Empeño político y cultural, fidelidad inquebrantable a los valores de la justicia a todos los niveles sociales, sano y profundo respeto a la libertad personal y de grupos de opinión caracterizaron al fundador y al primer redactor jefe del diario Madrid, que era muy consciente de los peligros que corría en el ambiente de inmovilismo encorsetado por el régimen falangista-tecnócrata. Calvo Serer y Fontán habían sufrido juntos muchas vejaciones y finalmente el cierre del periódico. Calvo Serer continuó su noble batalla a favor de la democracia y de la restauración de la monarquía, con don Juan en el trono. Casi todos sus antiguos amigos y colegas, incluso los más íntimos, le abandonaron… Antonio Fontán no, aunque su vinculación al «maestro» ya expulsado del país no fuera bien vista por los que -persuadidos u oportunistas- coreaban al «nuevo rey» y a la recién ideada estructura parlamentaria.

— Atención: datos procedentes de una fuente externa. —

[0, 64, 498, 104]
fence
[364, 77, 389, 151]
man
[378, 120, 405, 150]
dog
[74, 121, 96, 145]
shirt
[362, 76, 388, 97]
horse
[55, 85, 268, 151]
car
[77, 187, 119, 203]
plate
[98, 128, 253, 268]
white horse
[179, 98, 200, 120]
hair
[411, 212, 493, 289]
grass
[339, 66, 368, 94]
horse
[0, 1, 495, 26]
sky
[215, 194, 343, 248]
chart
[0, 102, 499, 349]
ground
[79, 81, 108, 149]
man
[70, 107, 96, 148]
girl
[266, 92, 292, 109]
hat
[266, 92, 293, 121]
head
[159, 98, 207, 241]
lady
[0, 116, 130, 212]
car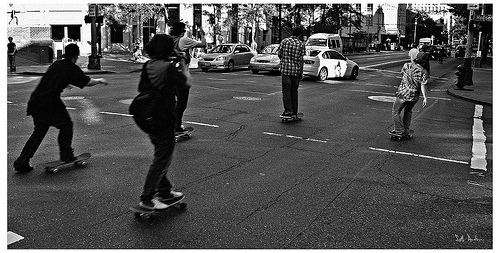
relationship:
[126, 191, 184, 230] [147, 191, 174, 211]
board on foot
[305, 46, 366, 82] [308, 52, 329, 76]
car has shadow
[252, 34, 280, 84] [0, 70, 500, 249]
vehicle in road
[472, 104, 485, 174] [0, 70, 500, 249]
white lines on road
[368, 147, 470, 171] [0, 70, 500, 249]
white lines on road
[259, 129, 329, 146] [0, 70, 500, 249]
white lines on road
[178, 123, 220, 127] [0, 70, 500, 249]
white lines on road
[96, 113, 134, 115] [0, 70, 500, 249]
white lines on road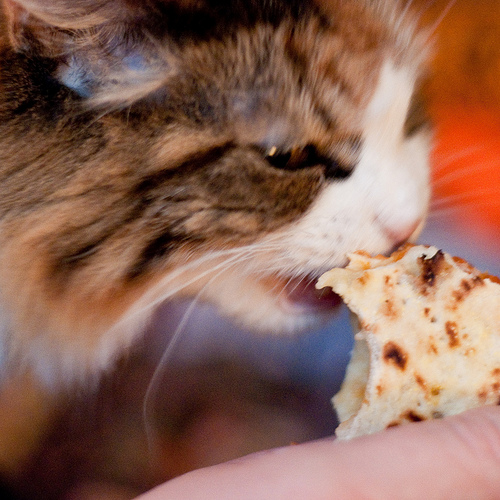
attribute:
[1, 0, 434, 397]
cat — hungry, brown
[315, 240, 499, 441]
food — tortilla, cheese crisp, brown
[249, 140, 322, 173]
eye — orange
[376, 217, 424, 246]
nose — pink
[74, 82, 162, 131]
hair — long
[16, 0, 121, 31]
hair — long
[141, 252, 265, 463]
whisker — white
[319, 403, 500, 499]
finger — large, pink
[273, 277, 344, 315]
lips — pink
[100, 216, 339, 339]
whisker — white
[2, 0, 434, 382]
fur — striped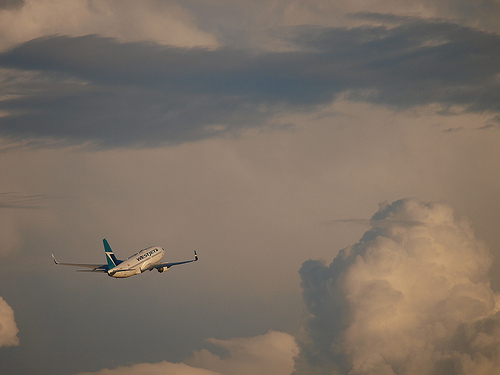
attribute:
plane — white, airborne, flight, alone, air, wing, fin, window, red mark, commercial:
[36, 226, 255, 314]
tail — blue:
[86, 238, 127, 265]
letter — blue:
[144, 242, 162, 260]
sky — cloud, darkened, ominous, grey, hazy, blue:
[155, 100, 280, 157]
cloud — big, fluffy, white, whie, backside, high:
[352, 214, 428, 283]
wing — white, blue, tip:
[159, 253, 201, 285]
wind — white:
[208, 299, 245, 325]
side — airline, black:
[50, 201, 194, 306]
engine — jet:
[162, 263, 181, 281]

Rafael Calvo me buscó en Suiza y en Austria, no ciertamente como consejero político (no lo necesitaba y para esa tarea yo ni sirvo ni soy competente), sino como amigo suyo que era y por mi condición de sacerdote. Porque el encono de la confrontación política entre hermanos de la misma fe e incluso piadosos es no sólo más amarga y dolorosa, porque cercena o al menos anubla las relaciones humanas más valiosas y entrañables, sino que a menudo se hace más cruel por tener raigambres más profundas o elevadas, y plantea problemas morales espinosos, bastante delicados.

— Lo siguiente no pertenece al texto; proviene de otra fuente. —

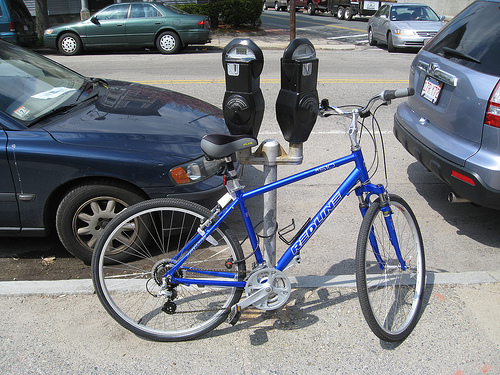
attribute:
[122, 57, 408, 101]
lines — white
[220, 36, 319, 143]
meters — parking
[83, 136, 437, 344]
bicycle — blue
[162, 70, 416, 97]
paint — yellow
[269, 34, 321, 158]
meter — parking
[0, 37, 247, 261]
car — blue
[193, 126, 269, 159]
seat — grey, black, bike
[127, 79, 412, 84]
lines — yellow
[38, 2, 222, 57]
car — parked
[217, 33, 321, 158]
meter — parking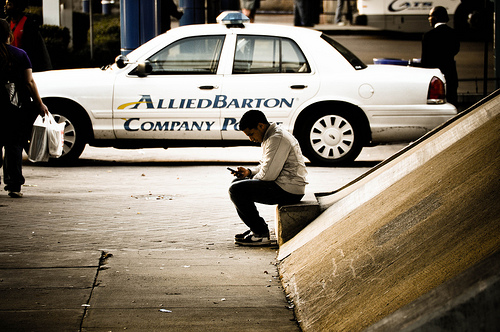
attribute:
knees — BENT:
[223, 175, 269, 201]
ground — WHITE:
[132, 166, 217, 250]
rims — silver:
[308, 112, 354, 159]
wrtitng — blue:
[128, 85, 213, 115]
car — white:
[20, 8, 467, 163]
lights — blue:
[192, 0, 256, 27]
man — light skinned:
[226, 105, 312, 257]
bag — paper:
[44, 115, 68, 160]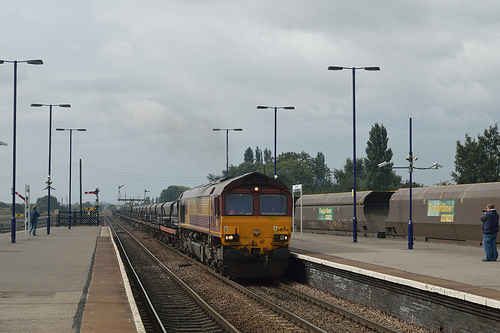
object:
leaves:
[450, 142, 494, 170]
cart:
[176, 171, 296, 279]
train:
[111, 170, 294, 281]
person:
[28, 205, 41, 237]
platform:
[1, 224, 146, 332]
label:
[196, 197, 203, 214]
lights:
[224, 234, 240, 242]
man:
[481, 202, 499, 261]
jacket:
[479, 209, 500, 234]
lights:
[327, 63, 383, 73]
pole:
[351, 67, 360, 243]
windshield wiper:
[279, 189, 283, 213]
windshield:
[224, 193, 290, 216]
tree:
[450, 122, 499, 182]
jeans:
[483, 230, 500, 260]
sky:
[1, 0, 500, 204]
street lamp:
[30, 100, 70, 235]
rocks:
[118, 216, 304, 332]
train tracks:
[102, 205, 500, 332]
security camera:
[378, 161, 388, 167]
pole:
[407, 116, 416, 250]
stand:
[83, 206, 99, 226]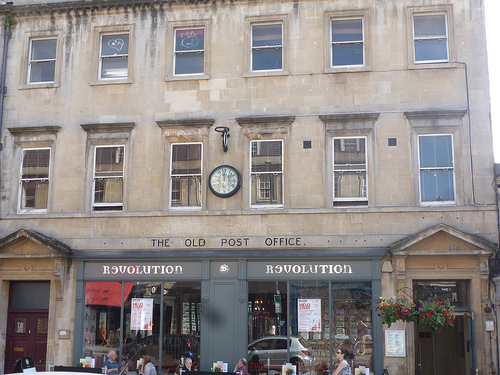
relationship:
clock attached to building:
[205, 163, 237, 198] [1, 15, 488, 240]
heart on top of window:
[102, 39, 125, 53] [235, 11, 290, 74]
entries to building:
[85, 260, 333, 372] [1, 15, 488, 240]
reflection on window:
[231, 276, 297, 328] [235, 11, 290, 74]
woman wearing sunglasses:
[327, 338, 351, 374] [337, 350, 345, 356]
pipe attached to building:
[202, 115, 234, 153] [1, 15, 488, 240]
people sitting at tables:
[77, 343, 357, 371] [219, 364, 279, 372]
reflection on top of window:
[231, 276, 297, 328] [235, 11, 290, 74]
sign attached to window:
[100, 64, 126, 83] [235, 11, 290, 74]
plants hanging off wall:
[360, 303, 417, 333] [192, 78, 274, 108]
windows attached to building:
[49, 41, 418, 83] [1, 15, 488, 240]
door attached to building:
[104, 321, 165, 349] [1, 15, 488, 240]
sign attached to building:
[100, 64, 126, 83] [1, 15, 488, 240]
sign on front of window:
[100, 64, 126, 83] [235, 11, 290, 74]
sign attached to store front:
[100, 64, 126, 83] [178, 237, 251, 316]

La cabeza clara y el carácter leal de Calvo Serer no le permitían vacilar en sus decisiones; las virtudes cardinales de la prudencia y de la justicia, seguidas de la fortaleza -según el clásico orden jerárquico de Aristóteles y de santo Tomás de Aquino-, regían en su pensar y en su actitud, que quedaban iluminadas y sostenidas por las virtudes teológicas de la fe, la esperanza y la caridad. Pero él sabía también que la justicia puede fácilmente olvidar la caridad y degenerar en nuevas formas de crueldad. Rafael, hombre cabal, buscaba apoyo, comprensión y afecto. ¡Qué bueno era Rafael! Y también oraba mucho y se llevaba bajo el brazo siempre a su santa Teresa de Jesús, cuyas obras se sabía casi de memoria… Su consuelo mayor en esta soledad tan desolada lo obtuvo en Roma del Padre de todos nosotros, y también de algunos de sus «contrincantes»: sin entrometerse en debates políticos ni económicos, el «santo de la secularidad», como hoy se le llama, le confirmó en su libertad y la bendijo, como él decía, «con las dos manos», derramando sobre él todo su cariño «de padre y de madre», por entonces ya antiguo.

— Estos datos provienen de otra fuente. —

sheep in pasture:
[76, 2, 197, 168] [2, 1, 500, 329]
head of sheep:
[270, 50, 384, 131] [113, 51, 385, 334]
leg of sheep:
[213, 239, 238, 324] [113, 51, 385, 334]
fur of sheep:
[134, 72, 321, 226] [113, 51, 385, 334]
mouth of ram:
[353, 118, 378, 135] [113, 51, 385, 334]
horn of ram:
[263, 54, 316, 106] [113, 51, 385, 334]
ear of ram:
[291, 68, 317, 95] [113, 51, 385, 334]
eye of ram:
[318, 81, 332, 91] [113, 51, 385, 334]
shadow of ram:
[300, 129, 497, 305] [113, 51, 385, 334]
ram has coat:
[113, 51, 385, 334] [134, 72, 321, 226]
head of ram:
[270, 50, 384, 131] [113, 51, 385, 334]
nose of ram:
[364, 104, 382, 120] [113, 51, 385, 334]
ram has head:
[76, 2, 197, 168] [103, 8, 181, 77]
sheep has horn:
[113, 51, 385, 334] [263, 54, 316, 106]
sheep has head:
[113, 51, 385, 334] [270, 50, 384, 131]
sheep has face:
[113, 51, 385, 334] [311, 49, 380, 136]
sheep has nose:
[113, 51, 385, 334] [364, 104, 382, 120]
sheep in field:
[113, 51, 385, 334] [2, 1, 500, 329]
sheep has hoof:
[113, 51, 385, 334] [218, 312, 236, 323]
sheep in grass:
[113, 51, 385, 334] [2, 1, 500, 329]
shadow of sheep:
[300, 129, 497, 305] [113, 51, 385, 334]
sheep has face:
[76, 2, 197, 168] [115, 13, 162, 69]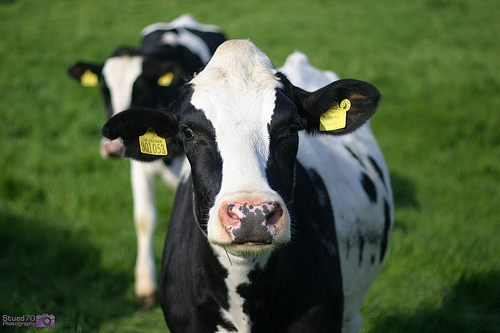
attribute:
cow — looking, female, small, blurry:
[64, 10, 229, 311]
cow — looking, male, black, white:
[99, 35, 398, 330]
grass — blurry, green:
[2, 1, 484, 329]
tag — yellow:
[78, 65, 99, 87]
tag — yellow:
[154, 70, 175, 87]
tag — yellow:
[317, 95, 352, 133]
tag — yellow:
[136, 125, 169, 156]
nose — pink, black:
[215, 194, 287, 235]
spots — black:
[343, 142, 397, 258]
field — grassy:
[395, 27, 493, 262]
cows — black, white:
[56, 4, 406, 331]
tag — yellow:
[133, 127, 170, 160]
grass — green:
[420, 41, 485, 218]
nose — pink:
[219, 194, 250, 225]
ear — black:
[296, 68, 386, 142]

Antonio Fontán fue siempre fiel amigo de los amigos y de… los menos amigos. Amigo mío también, a pesar de las distancias y de los trabajos que por tanto tiempo nos han separado.

Ya termino. Nunca supe explayarme en elogios, por merecidos que estos fueran, cuando hubieran de espetarse a la cara de un homenajeado vivo y coleando, como ocurre en este caso; no sé si me sobra pudor o si es que me falta desenvoltura, pero veo de reojo la sonrisa, entre irónica y melancólica, que Antonio me dedicaría leyéndome o escuchándome. Por otra parte, los expertos en Filología, en Historia, en Periodismo o en Ciencias políticas habrán dicho ya lo suyo sobre la persona y las prestaciones del profesor y rétor y senador de la res publica que ha sido Fontán, en los tiempos más o menos remotos de su actuación generosa y eficaz, mientras yo «brillaba por mi ausencia» en la piel de toro…

Valgan, pues, estas pocas líneas como testimonio de una amistad «implacable», cuya mención tan solo me lleva a alabar a Dios, Padre de las luces, del que proceden todos los dones y donosuras que infundió abundantemente en tan discreto y fructífero portador de las mismas, que es Antonio Fontán, el cual ha sabido conducirlas hasta esa linde de madurez tan ágil y estimulante para todos, en la que vive.